Activity
Return all of the data exactly, omitting any images.

Extracted entries
Start of Block
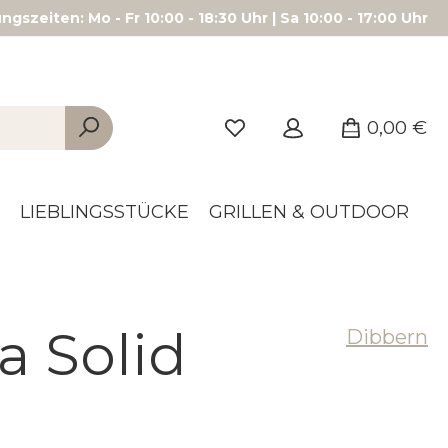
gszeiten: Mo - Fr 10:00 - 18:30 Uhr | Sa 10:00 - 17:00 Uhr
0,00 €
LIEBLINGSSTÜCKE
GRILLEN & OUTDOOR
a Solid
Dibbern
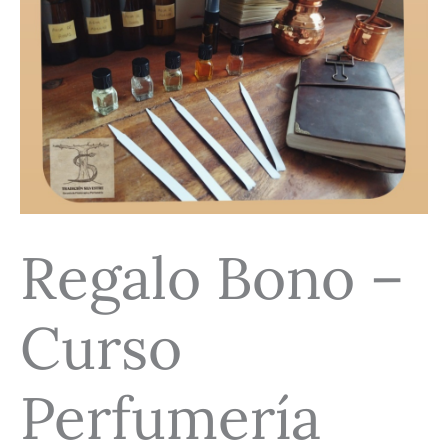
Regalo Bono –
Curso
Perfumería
End of Block
Written reply
gszeiten: Mo - Fr 10:00 - 18:30 Uhr | Sa 10:00 - 17:00 Uhr
0,00 €
LIEBLINGSSTÜCKE
GRILLEN & OUTDOOR
a Solid
Dibbern
Regalo Bono –
Curso
Perfumería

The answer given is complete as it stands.